LUIS MATEO DÍEZ
(Villablino, León 1942) es uno de
los más destacados narradores del panorama de las letras contemporáneas. En su
fecunda producción cabe citar novelas como La fuente de la edad (1986) —con la
que obtuvo el premio de la Crítica y el premio Nacional de Narrativa—, El
expediente del náufrago (1992), Camino de perdición (1995), Fantasmas del
invierno (2004), La soledad de los perdidos (2014) y Vicisitudes (2017). Con La
ruina del cielo fue distinguido de nuevo en el año 2000 con el premio de la
Crítica y el Nacional de Narrativa. El reino de Celama (2003) reúne sus tres
novelas ambientadas en ese territorio imaginario, y en El árbol de los cuentos
(2006) la aportación a un género narrativo que cultiva con asiduidad. El
volumen Fábulas del sentimiento (2013) recoge las doce novelas cortas de ese
ciclo narrativo. Es miembro de la Real Academia Española, premio Castilla y
León de las Letras y premio de Literatura de la Comunidad de Madrid. También ha
obtenido los premios Ignacio Aldecoa de cuentos, Café Gijón de novela corta,
Miguel Delibes, Observatorio D’Achtall de Literatura y Rivas Cherif por la
adaptación teatral de Celama. En este mismo sello ha publicado La piedra en el
corazón (2006), El animal piadoso (2009), La cabeza en llamas (2012), que fue
distinguida con el premio Francisco Umbral al libro del año, Los desayunos del
Café Borenes (2015) y El hijo de las cosas (2018). Su obra se ha traducido a
otras lenguas y ha sido llevada al cine y al teatro.
Guchi y Luz, in memoriam
I
LAS EDADES CONGÉNITAS
1
CAVERNAL, MEDIA MAÑANA
En la media mañana de aquel 13 de
abril cayó un pájaro al pie del pozo artesiano del patio de la Convalecencia y,
de los tres internos que merodeaban con la inquietud de un mal que no acababa
de curarse, fue Omero el que primero se percató y, antes de decidirse a
recogerlo, observó a los otros dos para comprobar que no se habían dado cuenta.
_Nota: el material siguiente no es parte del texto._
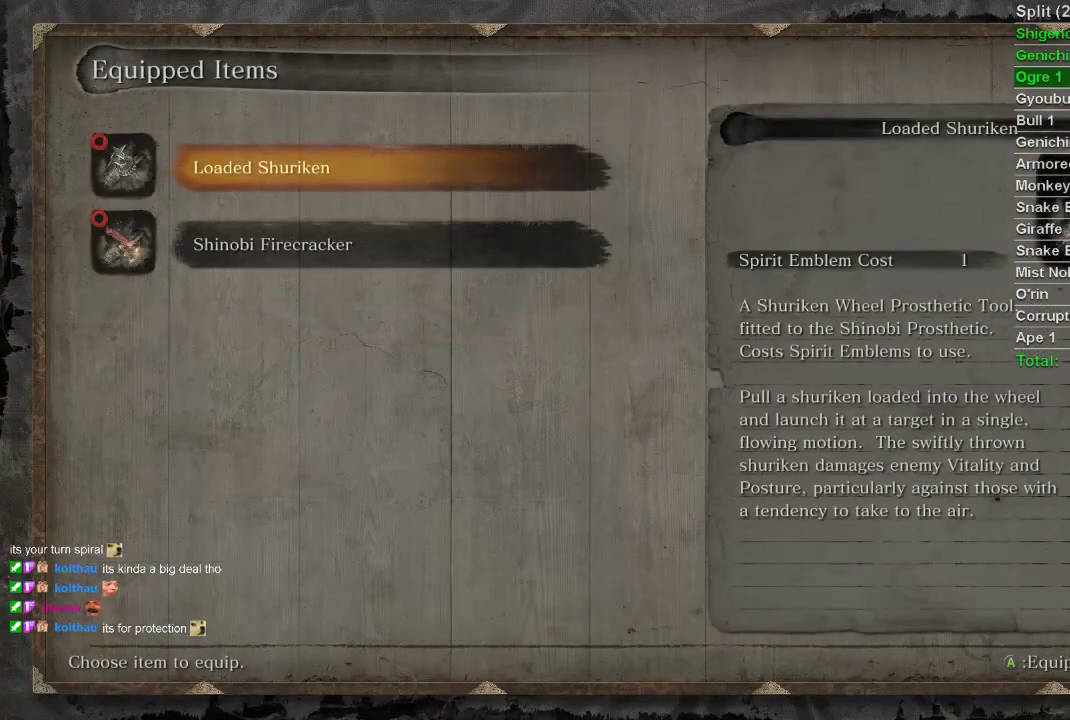
{"buttons": [], "left_stick": "center", "right_stick": "center", "events": [[33, "CIRCLE", "down"], [117, "CIRCLE", "up"], [383, "DPAD_DOWN", "down"], [483, "DPAD_DOWN", "up"]]}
Cardo y Candín eran de todos los
internos del Cavernal los que más males padecían y los que con mayor inquietud
los cultivaban, hasta el punto de haber encontrado el mejor entretenimiento en
la contabilidad de los mismos y un acicate para que la zozobra no disminuyera.
Entre los enfermos el mal solía
asumirse con la confianza que proporciona un padecimiento asimilado en la
rutina, y nadie se vanagloriaba ni se lamentaba de lo que suponía, con la
excepción de Candín y Cardo, empecinados en el cultivo de la dolencia para que
la tranquilidad no los anonadara.
Omero se acercó al pájaro y,
antes de que Cardo y Candín, llegaran a su espalda, lo cogió y lo guardó en el
bolsillo del pantalón, convencido de que ellos no lo habían advertido.
—No es lo que vale un peine —iba
diciendo Candín a su espalda, cuando todavía Omero no se había vuelto—. Es lo
que vale la pericia del peluquero o la calva de quien no lo necesita. Un peine
o una guadaña, según se trate de un pelado al cero o del corte que precisa la
alfalfa, cuando madura el forraje. Me duele la rabadilla, estoy doblado.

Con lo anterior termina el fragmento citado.